The Franz Ferdinand we find on Always Ascending are still that same rock’n’roll-meets-disco-groove band at heart, only this time there’s something different about their dancefloor bangers. To help them achieve that sound they called in French producer Phillipe Zdar of electronic duo Cassius. They met when Zdar was working on The Beastie Boys’ Hot Sauce Committee Part Two and have wanted to work together ever since.
“Even though he’s a master of dancefloor and has a real sense for electronic music, it’s how music makes you feel that really matters to him, and that’s something we really bonded over. Its this idea that the point of making music is to make people feel something,” Kapranos says.
“Everything he does is on instinct – how it makes you feel, how you feel it in your guts and in your heart, and that’s essential for music, that’s how we react to music and why we listen to it.”
It’s fair to say that following the Mercury Prize win of their debut album, the music industry expected Franz Ferdinand to follow it up with something of a cohesive, traditional ‘Statement Album’. But the band remained unfazed, and five albums in they’re still not making music for anyone else.
“When we created that sound in the first place it didn’t exist, and when we created this sound right now it didn’t exist, and that’s the joy of it. You don’t make, or you shouldn’t make, a record worrying about how people are going to react to it, you should make a record that you know is going to make them feel, because it makes you feel good.”
This new sound has been self-described as both futuristic and naturalistic, but when you break it down to its bare bones, this is the sound of a band getting back to their roots while continuing to look forward.
“We wanted to make something futuristic, reaching for a new sound, for something we’ve never done before. We’re not trying to make a record that you’d hear in 200 years time, but we were making the record in 2017 and we were trying to make the sound of 2018 – it’s the short-term future, the sound that you haven’t heard yet.
“We wanted to embrace technology but also on the naturalistic side keep the performance feeling human, and for us that meant not trying to edit out the emotion, you can embrace the future and embrace technology without deleting your character in the process. What you hear is the sound of four people playing in a room together.”
Almost two decades on and Kapranos still speaks of creating music like it’s this new, novel concept he’s still discovering. Even with all the success and all the accolades, he still feels lucky to be making music every day.
“It’s realising how fortunate you are. I always think back to when I was in my late teens, the bank rather ridiculously gave me a chequebook, and I bounced a 50-pound check every day for a few weeks and got loads of debt and ended up having to work in a hamburger restaurant. I remember mopping up the spew in the toilets, saying to myself, ‘If you ever get to do the thing that you want to do, and you ever find yourself getting complacent, think back to this moment.’
“Bob [Hardy, bass] and I had the idea for the band when I was a commis chef and he was a dishwasher in the kitchen in Glasgow and we were talking about this band that we were going to get together – that’s nearly 18 years ago. I would’ve loved to have been able to stop time and go into that kitchen and whisper in our ears what was going to happen, just to see our reactions.”

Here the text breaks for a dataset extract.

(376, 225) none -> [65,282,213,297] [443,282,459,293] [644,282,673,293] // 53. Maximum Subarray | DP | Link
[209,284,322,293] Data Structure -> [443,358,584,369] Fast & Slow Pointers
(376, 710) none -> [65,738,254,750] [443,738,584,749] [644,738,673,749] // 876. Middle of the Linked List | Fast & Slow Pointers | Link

From humble beginnings in Glasgow to stadiums and festivals the world over, the goal has always been the same – try something new and see where it takes you. That’s something that isn’t changing anytime soon for Kapranos.

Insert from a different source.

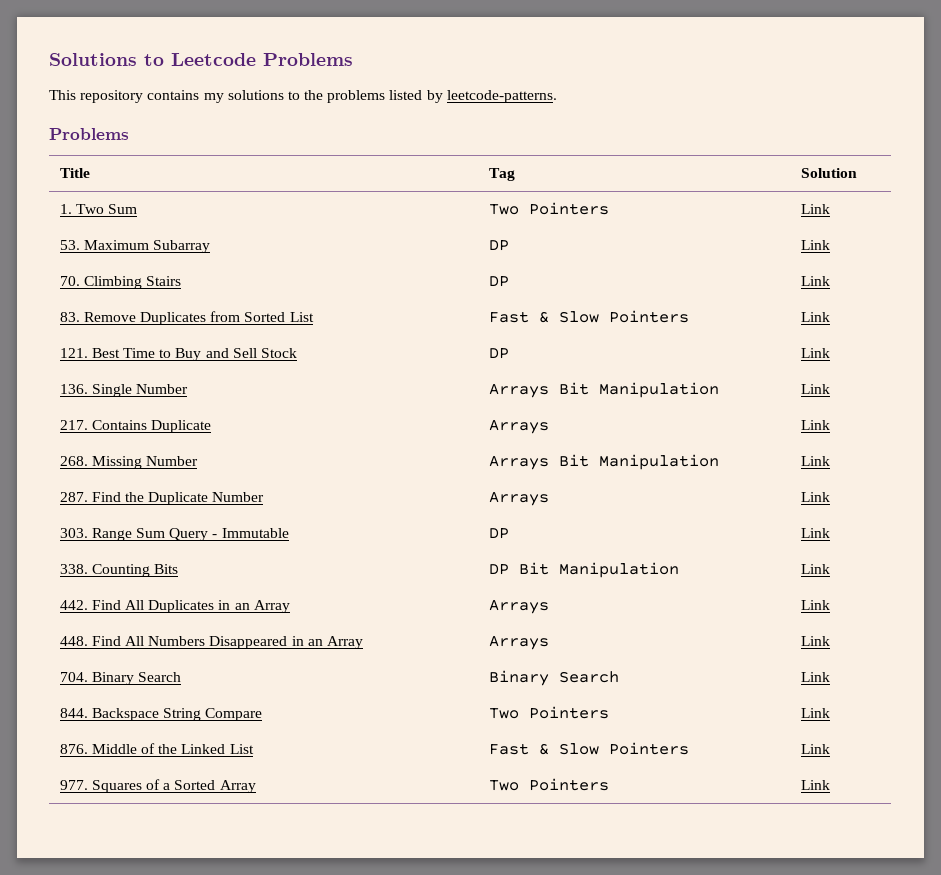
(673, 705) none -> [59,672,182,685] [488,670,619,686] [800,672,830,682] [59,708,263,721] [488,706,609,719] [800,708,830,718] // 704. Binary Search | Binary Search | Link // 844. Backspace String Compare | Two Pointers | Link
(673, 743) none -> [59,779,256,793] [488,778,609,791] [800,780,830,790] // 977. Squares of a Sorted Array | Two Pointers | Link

“We were experimenting when we started the band, and every record we’ve tried to do something different from what we’ve done before, so I’ve never felt scared to experiment.
“The most exciting thing about starting a new decade is, you don’t really know what’s going to happen. Sometimes it can be wonderful and enjoyable and a pleasant surprise, and sometimes it can be horrific. We’ll just have to wait and see, but the most exciting thing is you don’t know.”